Милая старая Валя! Не переменил, не переменил я выражение лица! И если снаружи она не видна — та самая меланхолия, которую ты так точно подметила, то в глубине души сидит крепко-накрепко, я всюду ношу ее с собой, как свой шрам над бровью, как свою стареющую кожу — и никуда мне от нее не деться… Как тут не добавить, что год спустя, на совсем другой фотографии — «с уголком», сделанной для какого-то очередного документа, моя одноклассница Инна Берг, не сговариваясь с Валей Потаповой, напишет: «Юре — меланхолику и идейному вдохновителю». Что имелось в виду под «идейным вдохновителем» — убей меня Бог, не помню. Может быть, то, что моя меланхолия легко передавалась другим… С этой Инной мы все время ссорились; мне она казалась заносчивой, капризной, «воображалой». А еще во мне говорила обида за моего друга, Мулю, который был бешено влюблен в Инну, а она от него нос воротила. (Муля погибнет на фронте почти в начале войны.)

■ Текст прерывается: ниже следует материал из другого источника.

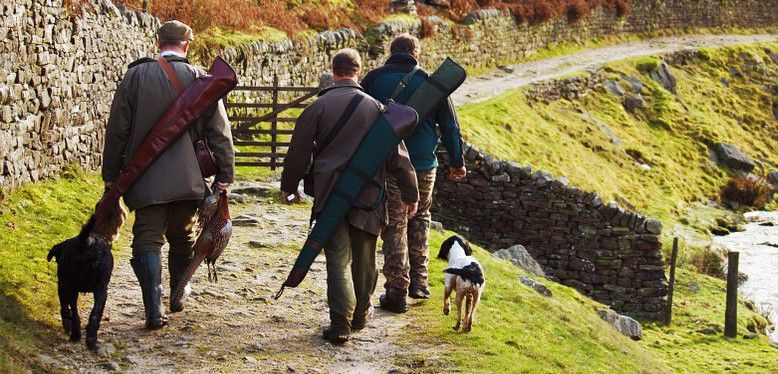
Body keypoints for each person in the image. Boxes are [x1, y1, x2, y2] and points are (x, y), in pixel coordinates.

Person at [102, 20, 235, 329]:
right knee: (183, 236)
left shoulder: (135, 76)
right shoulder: (202, 79)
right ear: (187, 45)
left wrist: (112, 177)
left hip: (145, 179)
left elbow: (117, 130)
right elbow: (220, 134)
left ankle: (153, 310)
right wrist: (225, 176)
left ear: (157, 40)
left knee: (146, 241)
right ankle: (178, 294)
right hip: (190, 180)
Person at [280, 48, 419, 344]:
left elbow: (298, 153)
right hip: (369, 196)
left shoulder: (317, 108)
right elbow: (399, 159)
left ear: (334, 71)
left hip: (330, 196)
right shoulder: (378, 109)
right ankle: (360, 316)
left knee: (337, 261)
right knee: (366, 261)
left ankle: (340, 324)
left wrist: (289, 187)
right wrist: (411, 194)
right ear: (358, 71)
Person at [361, 33, 466, 313]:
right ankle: (419, 283)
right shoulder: (432, 83)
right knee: (421, 217)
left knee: (395, 222)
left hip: (389, 163)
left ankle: (397, 290)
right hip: (423, 164)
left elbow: (359, 117)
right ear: (416, 54)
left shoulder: (373, 79)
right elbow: (451, 128)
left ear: (391, 52)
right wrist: (457, 162)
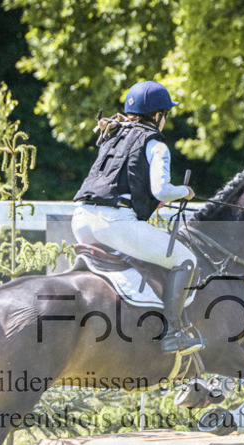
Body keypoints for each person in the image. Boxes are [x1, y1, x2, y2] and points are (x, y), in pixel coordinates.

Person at [72, 80, 202, 355]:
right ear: (157, 115)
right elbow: (161, 190)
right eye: (166, 115)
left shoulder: (113, 134)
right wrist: (185, 192)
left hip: (81, 220)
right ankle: (173, 333)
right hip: (114, 225)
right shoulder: (155, 143)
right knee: (186, 260)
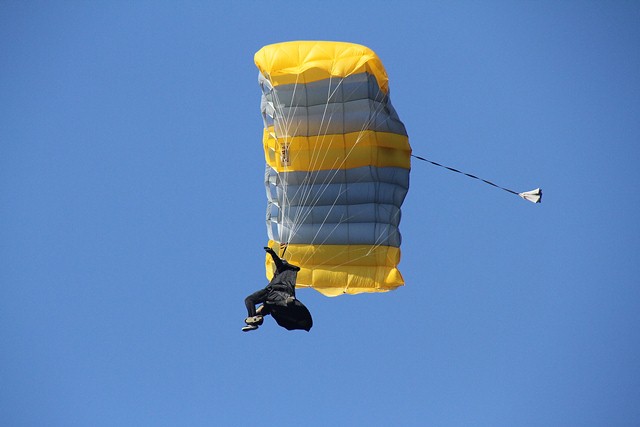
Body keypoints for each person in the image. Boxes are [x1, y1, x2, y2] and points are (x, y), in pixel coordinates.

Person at [242, 246, 301, 332]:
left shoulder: (285, 268)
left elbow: (279, 263)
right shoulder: (291, 272)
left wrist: (272, 253)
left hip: (272, 291)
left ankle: (253, 320)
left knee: (250, 300)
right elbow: (279, 264)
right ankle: (255, 318)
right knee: (266, 304)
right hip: (280, 294)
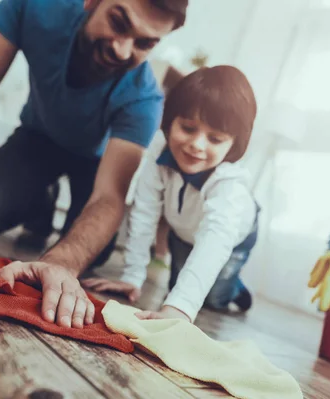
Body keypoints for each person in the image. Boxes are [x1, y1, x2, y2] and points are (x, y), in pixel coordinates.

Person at [0, 0, 188, 328]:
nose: (123, 51)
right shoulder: (34, 7)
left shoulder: (144, 97)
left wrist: (60, 262)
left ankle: (48, 210)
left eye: (144, 43)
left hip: (95, 162)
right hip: (38, 138)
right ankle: (42, 201)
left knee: (97, 251)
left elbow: (109, 195)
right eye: (119, 23)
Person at [82, 65, 259, 322]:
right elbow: (145, 211)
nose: (196, 145)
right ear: (169, 120)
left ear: (234, 144)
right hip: (184, 228)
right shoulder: (158, 151)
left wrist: (181, 309)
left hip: (229, 238)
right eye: (188, 128)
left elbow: (215, 240)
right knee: (177, 285)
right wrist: (132, 276)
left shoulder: (230, 184)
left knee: (207, 298)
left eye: (215, 139)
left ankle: (234, 288)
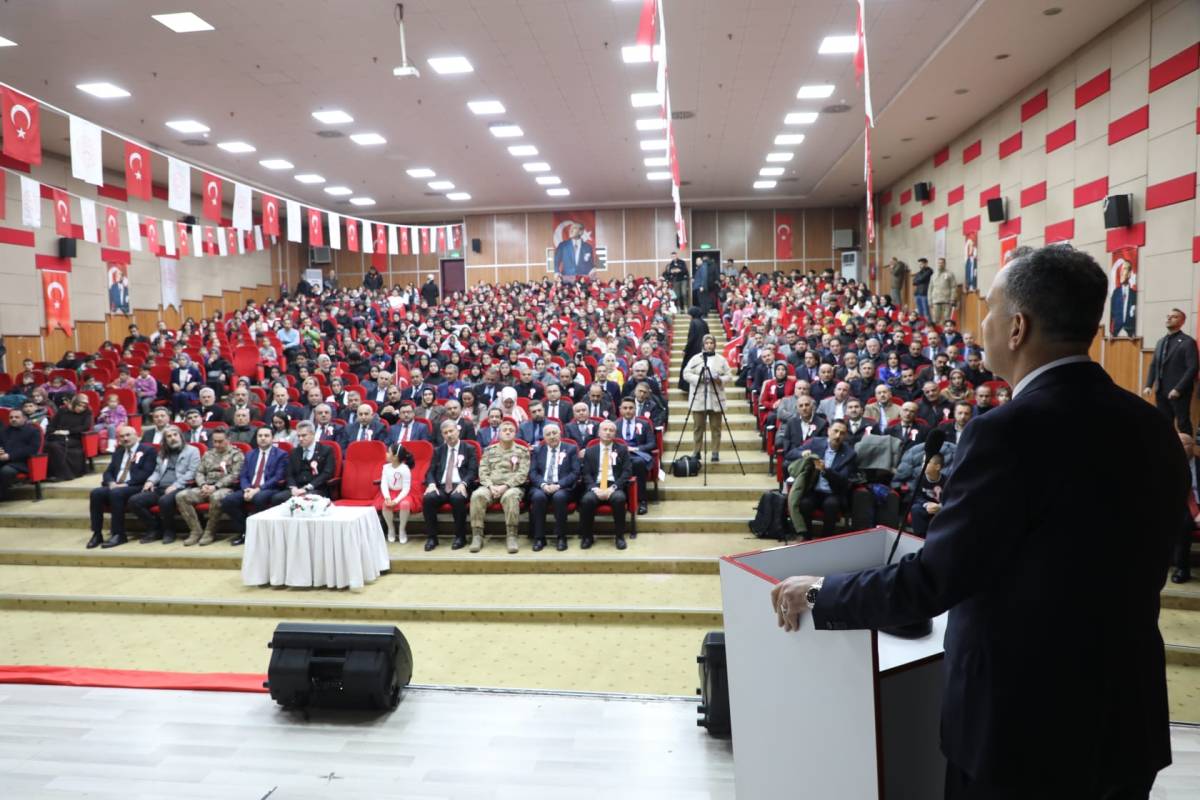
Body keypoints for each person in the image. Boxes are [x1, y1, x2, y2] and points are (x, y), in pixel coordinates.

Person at [771, 245, 1184, 799]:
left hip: (1023, 730)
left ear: (1017, 328)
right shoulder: (1150, 424)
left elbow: (933, 581)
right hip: (1126, 721)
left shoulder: (1006, 433)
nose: (980, 321)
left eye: (989, 308)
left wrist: (821, 593)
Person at [785, 419, 857, 539]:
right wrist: (801, 454)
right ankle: (806, 537)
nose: (838, 436)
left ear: (845, 436)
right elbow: (790, 454)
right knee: (804, 503)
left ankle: (825, 539)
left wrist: (826, 470)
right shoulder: (815, 443)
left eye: (842, 433)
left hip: (833, 492)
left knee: (831, 505)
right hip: (814, 489)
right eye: (835, 431)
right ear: (829, 431)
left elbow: (843, 481)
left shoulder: (849, 454)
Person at [88, 426, 158, 549]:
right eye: (122, 436)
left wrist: (126, 484)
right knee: (96, 493)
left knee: (116, 493)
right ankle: (97, 533)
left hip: (136, 486)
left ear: (136, 435)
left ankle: (119, 534)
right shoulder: (119, 451)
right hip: (117, 485)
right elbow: (108, 472)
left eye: (128, 435)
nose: (125, 438)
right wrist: (110, 483)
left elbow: (147, 472)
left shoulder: (148, 450)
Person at [174, 426, 244, 546]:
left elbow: (234, 475)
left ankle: (210, 531)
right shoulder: (208, 453)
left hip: (225, 488)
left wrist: (215, 486)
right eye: (214, 441)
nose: (217, 444)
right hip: (205, 486)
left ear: (229, 439)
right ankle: (196, 531)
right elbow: (199, 472)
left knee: (216, 497)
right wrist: (203, 485)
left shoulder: (236, 454)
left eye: (220, 441)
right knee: (181, 496)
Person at [129, 426, 200, 544]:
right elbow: (157, 471)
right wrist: (150, 481)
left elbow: (192, 472)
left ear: (180, 436)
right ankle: (155, 528)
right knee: (134, 501)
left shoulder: (192, 450)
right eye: (169, 436)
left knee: (164, 501)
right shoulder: (163, 452)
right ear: (165, 440)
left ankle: (169, 530)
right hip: (160, 487)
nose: (173, 438)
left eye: (175, 435)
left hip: (181, 487)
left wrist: (176, 485)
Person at [221, 426, 289, 546]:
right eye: (260, 436)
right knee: (228, 501)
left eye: (266, 436)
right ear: (256, 438)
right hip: (249, 488)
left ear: (272, 438)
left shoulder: (281, 454)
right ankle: (245, 531)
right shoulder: (250, 454)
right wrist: (247, 488)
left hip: (269, 488)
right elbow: (243, 475)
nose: (263, 438)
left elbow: (278, 477)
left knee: (259, 498)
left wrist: (257, 490)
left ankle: (262, 535)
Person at [469, 419, 530, 553]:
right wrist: (490, 486)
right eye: (505, 430)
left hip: (512, 487)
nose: (508, 432)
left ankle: (512, 535)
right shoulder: (489, 450)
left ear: (515, 434)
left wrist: (506, 486)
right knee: (477, 495)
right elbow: (483, 471)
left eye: (511, 430)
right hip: (490, 487)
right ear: (499, 433)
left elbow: (522, 474)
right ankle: (477, 535)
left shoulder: (523, 451)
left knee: (510, 496)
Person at [422, 418, 479, 552]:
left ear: (457, 431)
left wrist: (464, 483)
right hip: (441, 487)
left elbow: (473, 471)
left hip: (460, 485)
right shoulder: (438, 450)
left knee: (457, 498)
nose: (449, 435)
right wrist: (431, 484)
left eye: (451, 431)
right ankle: (432, 537)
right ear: (442, 435)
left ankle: (460, 537)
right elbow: (430, 471)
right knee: (428, 499)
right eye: (445, 432)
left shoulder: (469, 449)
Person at [578, 419, 633, 550]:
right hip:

И еще одна старая фотография, групповая; в небольшой лаборатории — четверо: мальчик «с убийственно-меланхолическим лицом» в окружении трех молодых женщин. На обороте: «Город Тобольск, рыбхозстанция, 21 марта 1937 года».

И не видно ни в унылом взоре мальчика, ни в широко раскрытых глазах женщин никакого отвращения, никакого ужаса перед тем, что делается, что происходит в эти самые часы и минуты вокруг них — на той же улице, в том же городе, во всей стране.

Да, конечно, можно было жить в Ленинграде на Литейном, напротив «Большого дома», в котором и в те, и в другие годы расстреливали за ночь до сорока человек (их кровь по специальным желобам стекала в Неву), и ничего не знать о происходящем — ни в том Доме, ни в других, больших и малых, домах по всей стране; можно, когда слышишь или читаешь теперь об этом, нелицемерно уверять, что ни с тобой, ни с твоими близкими такого не бывало и вообще быть не могло — мало чего люди наболтают, придумают, преувеличат; можно совершенно искренне полагать, что кругом тогда были враги, с которыми иначе нельзя, а если попадались и невиновные, то что поделаешь: лес рубят, и так далее… Все это может быть: человек так устроен — и советский, и турецкий, — что, пока его не стукнет по его личному черепу, он может не взять в толк, не понять, не поверить в происходящее.

Но с другой стороны: был и есть опыт целых поколений, есть уши, глаза; есть соседи — справа, слева; есть, наконец, собственные, подаренные природой мозговые извилины. Неужели этого мало, недостаточно для того, чтобы что-то сопоставить, сравнить, понять, проанализировать, о чем-то задуматься, сделать выводы?!